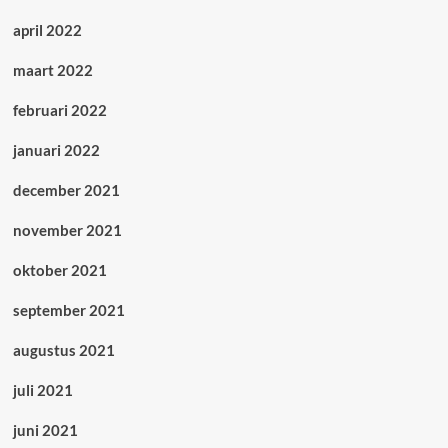
april 2022
maart 2022
februari 2022
januari 2022
december 2021
november 2021
oktober 2021
september 2021
augustus 2021
juli 2021
juni 2021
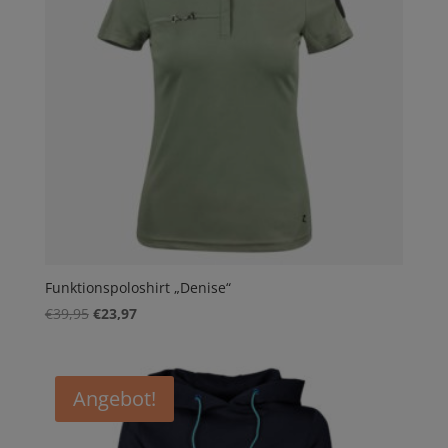
Funktionspoloshirt „Denise“
Ursprünglicher
Aktueller
€
39,95
€
23,97
Preis
Preis
war:
ist:
€39,95
€23,97.
Angebot!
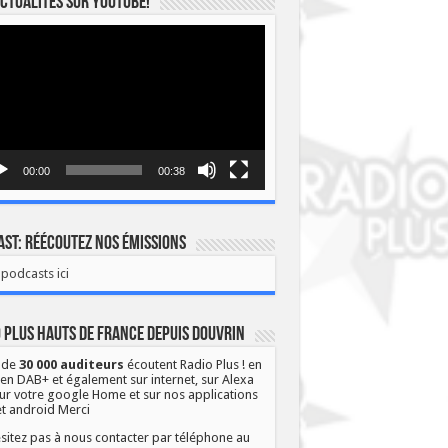
ctualités sur YOUTUBE!
eur
o
00:00
00:38
st: Réécoutez nos émissions
podcasts ici
 Plus Hauts de France depuis Douvrin
 de
30 000 auditeurs
écoutent Radio Plus ! en
 en DAB+ et également sur internet, sur Alexa
ur votre google Home et sur nos applications
et android Merci
sitez pas à nous contacter par téléphone au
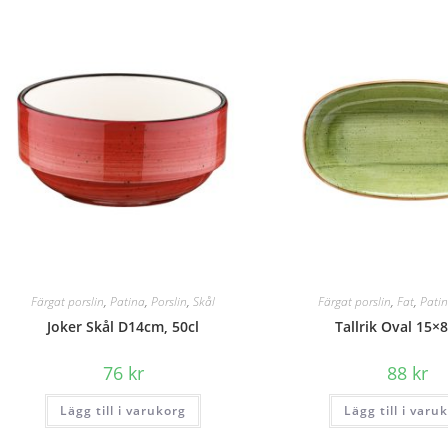
Färgat porslin
,
Patina
,
Porslin
,
Skål
Färgat porslin
,
Fat
,
Pati
Joker Skål D14cm, 50cl
Tallrik Oval 15×
76
kr
88
kr
Lägg till i varukorg
Lägg till i varu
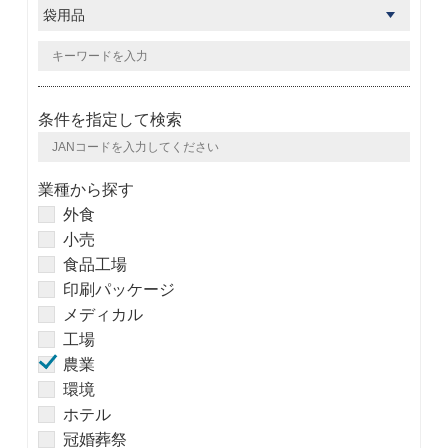
条件を指定して検索
業種から探す
外食
小売
食品工場
印刷パッケージ
メディカル
工場
農業
環境
ホテル
冠婚葬祭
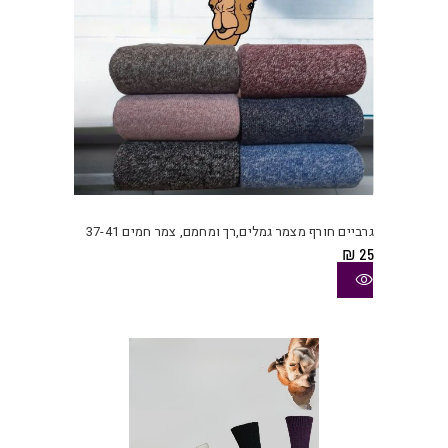
המוצ
למוצ
זה
יש
גרביים חורף מצמר גמלים,רך ומחמם, צמר חמים 37-41
מספ
₪
25
סוגי
ניתן
לבחו
את
האפש
בעמו
המוצ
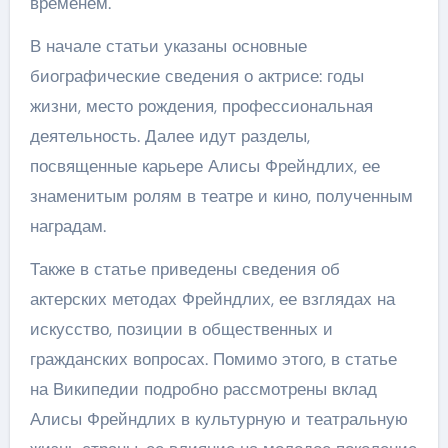
временем.
В начале статьи указаны основные
биографические сведения о актрисе: годы
жизни, место рождения, профессиональная
деятельность. Далее идут разделы,
посвященные карьере Алисы Фрейндлих, ее
знаменитым ролям в театре и кино, полученным
наградам.
Также в статье приведены сведения об
актерских методах Фрейндлих, ее взглядах на
искусство, позиции в общественных и
гражданских вопросах. Помимо этого, в статье
на Википедии подробно рассмотрены вклад
Алисы Фрейндлих в культурную и театральную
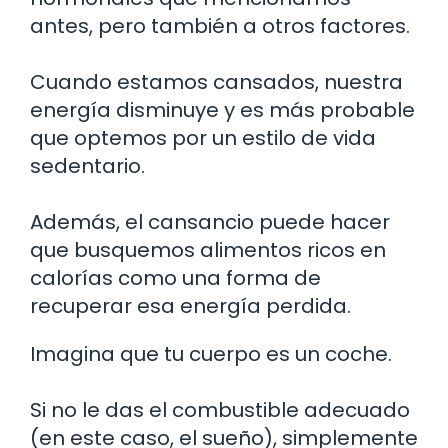
antes, pero también a otros factores.
Cuando estamos cansados, nuestra
energía disminuye y es más probable
que optemos por un estilo de vida
sedentario.
Además, el cansancio puede hacer
que busquemos alimentos ricos en
calorías como una forma de
recuperar esa energía perdida.
Imagina que tu cuerpo es un coche.
Si no le das el combustible adecuado
(en este caso, el sueño), simplemente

• TASK BRIEF
State how many lines in the records contain the string "Plus", counting uppercase and lowercase as different. Give only the number.

• RESPONSE
2